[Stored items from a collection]
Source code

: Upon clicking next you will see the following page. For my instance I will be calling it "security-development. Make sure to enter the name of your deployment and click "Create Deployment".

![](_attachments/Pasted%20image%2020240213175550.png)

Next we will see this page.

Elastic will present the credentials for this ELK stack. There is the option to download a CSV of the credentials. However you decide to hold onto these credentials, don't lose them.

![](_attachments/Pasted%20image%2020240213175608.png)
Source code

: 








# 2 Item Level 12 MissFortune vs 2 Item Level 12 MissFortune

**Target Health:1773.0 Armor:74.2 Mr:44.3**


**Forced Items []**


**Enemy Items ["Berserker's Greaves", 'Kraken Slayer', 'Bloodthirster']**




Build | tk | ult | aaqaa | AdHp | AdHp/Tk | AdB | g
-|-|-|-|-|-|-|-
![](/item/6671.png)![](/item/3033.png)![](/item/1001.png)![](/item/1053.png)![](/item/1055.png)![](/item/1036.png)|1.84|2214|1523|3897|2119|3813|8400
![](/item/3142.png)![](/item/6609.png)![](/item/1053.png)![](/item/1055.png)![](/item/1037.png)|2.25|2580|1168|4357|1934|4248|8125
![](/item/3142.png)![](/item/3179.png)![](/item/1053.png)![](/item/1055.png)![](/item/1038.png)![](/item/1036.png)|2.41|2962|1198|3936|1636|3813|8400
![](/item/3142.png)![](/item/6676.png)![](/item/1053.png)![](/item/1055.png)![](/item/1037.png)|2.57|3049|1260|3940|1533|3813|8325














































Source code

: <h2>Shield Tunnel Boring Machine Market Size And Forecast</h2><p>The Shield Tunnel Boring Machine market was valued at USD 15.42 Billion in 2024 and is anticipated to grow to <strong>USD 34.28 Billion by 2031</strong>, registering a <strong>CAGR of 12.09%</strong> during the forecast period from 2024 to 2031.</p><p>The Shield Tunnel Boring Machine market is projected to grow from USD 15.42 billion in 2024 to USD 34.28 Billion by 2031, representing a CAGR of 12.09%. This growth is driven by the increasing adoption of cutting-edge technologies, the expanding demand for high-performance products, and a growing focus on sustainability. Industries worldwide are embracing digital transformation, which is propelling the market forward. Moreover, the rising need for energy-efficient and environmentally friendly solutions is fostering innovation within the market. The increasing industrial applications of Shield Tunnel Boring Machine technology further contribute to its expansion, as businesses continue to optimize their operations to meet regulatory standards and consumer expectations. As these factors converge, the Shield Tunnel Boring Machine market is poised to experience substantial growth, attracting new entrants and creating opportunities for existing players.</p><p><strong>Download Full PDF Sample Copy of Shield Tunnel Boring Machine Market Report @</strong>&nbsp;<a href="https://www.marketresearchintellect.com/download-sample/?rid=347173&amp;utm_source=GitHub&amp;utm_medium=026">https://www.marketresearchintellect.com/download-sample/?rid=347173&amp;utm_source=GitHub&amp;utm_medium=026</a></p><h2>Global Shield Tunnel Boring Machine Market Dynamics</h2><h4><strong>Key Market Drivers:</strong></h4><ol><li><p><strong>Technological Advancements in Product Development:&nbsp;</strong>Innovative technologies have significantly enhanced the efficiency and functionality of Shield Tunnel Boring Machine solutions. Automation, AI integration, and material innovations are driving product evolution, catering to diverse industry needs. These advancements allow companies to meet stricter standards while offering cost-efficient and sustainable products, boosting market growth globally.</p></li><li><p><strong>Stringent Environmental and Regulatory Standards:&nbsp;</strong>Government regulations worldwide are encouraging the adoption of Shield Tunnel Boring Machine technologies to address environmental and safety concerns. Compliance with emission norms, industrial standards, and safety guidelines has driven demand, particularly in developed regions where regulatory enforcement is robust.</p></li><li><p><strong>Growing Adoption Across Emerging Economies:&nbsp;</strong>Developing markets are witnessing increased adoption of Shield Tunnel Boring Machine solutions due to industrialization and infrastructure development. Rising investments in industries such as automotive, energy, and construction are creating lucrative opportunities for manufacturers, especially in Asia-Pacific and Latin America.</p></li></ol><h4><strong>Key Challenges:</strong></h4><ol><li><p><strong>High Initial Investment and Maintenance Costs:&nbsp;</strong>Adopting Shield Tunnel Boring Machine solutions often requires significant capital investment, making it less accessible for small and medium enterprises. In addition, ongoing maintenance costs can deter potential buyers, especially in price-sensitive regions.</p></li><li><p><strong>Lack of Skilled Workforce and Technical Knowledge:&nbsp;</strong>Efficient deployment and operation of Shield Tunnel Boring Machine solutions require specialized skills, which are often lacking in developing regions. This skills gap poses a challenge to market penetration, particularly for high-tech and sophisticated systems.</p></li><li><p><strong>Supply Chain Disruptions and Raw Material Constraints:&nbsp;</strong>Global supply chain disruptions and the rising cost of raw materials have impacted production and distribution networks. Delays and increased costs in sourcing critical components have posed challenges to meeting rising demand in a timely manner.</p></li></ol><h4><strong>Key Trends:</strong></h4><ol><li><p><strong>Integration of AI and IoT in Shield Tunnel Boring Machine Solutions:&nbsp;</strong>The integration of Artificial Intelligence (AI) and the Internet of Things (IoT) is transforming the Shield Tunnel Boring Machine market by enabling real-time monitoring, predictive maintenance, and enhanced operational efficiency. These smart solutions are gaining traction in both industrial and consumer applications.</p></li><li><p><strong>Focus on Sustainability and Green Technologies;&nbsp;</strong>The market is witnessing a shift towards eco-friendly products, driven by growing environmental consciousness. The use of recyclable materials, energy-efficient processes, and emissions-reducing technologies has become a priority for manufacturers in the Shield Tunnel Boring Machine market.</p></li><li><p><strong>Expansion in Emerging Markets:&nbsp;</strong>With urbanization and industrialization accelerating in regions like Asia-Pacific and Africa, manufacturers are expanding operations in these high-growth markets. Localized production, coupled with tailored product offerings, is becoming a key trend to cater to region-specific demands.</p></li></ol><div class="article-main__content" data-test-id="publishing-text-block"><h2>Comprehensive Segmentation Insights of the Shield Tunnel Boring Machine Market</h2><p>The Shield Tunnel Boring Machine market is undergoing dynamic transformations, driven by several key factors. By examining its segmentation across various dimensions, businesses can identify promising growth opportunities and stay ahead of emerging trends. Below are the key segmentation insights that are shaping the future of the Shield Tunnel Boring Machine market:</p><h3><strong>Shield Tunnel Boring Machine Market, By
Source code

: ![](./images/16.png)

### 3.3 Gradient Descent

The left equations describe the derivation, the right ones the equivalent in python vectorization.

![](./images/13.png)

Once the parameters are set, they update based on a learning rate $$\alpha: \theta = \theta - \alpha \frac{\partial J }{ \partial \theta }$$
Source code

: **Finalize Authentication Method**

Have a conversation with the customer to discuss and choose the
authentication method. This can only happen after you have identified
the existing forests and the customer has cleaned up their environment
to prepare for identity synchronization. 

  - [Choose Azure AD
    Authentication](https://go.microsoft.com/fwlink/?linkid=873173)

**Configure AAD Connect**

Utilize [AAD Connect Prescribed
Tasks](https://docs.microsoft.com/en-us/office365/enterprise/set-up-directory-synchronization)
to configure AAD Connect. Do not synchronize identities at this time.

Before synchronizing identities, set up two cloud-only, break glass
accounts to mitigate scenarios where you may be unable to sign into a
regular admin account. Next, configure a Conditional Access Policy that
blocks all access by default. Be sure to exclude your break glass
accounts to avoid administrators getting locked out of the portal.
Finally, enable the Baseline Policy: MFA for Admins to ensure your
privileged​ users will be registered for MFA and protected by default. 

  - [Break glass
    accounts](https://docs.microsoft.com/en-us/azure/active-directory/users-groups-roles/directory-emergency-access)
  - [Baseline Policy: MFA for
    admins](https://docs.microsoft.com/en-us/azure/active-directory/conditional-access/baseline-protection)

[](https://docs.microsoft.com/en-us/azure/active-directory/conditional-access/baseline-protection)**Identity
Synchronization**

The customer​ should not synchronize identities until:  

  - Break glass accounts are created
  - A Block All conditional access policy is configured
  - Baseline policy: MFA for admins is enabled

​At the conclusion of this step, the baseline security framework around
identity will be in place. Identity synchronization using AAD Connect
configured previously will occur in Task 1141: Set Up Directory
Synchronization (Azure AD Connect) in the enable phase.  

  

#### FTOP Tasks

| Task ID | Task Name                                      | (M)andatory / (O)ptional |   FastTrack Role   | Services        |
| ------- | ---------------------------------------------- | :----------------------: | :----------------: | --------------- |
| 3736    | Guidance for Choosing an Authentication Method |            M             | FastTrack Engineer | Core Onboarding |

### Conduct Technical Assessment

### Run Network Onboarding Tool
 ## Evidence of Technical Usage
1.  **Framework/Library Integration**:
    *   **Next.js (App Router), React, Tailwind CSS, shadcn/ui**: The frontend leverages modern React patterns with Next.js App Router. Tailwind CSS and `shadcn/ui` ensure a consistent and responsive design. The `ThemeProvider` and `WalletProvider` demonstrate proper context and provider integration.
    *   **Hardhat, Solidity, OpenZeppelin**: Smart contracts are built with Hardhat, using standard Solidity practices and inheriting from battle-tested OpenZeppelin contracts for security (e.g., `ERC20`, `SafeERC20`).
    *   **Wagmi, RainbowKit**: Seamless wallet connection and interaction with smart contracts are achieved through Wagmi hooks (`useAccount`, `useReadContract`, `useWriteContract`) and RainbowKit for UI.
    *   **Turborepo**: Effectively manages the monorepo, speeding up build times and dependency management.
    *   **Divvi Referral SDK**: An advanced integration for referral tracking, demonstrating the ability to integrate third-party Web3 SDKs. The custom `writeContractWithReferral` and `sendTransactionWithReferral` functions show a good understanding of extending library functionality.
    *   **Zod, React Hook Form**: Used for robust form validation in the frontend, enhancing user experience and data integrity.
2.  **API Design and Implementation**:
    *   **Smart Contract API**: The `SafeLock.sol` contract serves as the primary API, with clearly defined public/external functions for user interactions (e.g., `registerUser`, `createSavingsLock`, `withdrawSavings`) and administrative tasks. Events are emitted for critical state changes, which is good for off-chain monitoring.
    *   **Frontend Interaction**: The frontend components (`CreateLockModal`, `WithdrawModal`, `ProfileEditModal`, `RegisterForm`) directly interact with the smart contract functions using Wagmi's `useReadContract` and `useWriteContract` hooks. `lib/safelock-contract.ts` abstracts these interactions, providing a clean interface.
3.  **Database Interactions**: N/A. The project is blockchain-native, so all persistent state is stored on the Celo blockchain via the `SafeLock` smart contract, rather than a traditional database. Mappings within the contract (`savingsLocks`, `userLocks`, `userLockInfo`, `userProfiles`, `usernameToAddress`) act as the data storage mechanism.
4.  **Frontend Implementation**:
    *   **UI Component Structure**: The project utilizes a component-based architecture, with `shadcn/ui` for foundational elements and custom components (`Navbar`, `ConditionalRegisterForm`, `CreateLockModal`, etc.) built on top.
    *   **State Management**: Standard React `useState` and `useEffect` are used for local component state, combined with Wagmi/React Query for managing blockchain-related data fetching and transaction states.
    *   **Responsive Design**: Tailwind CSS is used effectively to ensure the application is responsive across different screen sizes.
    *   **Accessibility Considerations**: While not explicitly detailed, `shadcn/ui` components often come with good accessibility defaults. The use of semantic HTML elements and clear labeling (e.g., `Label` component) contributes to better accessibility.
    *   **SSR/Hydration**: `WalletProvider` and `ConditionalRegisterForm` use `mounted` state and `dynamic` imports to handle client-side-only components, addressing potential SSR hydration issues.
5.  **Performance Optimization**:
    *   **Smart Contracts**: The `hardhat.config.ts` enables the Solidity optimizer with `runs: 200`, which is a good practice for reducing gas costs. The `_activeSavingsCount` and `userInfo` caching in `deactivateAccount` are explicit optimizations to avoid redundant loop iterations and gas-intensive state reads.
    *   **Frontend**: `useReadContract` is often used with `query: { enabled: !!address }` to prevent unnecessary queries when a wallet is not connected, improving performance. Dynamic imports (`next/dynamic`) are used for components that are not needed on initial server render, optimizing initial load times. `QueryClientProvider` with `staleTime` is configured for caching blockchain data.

Task prompt
Of all the entries above, how many lines contain the string "configured"? Answer with the number only.

Answer below
3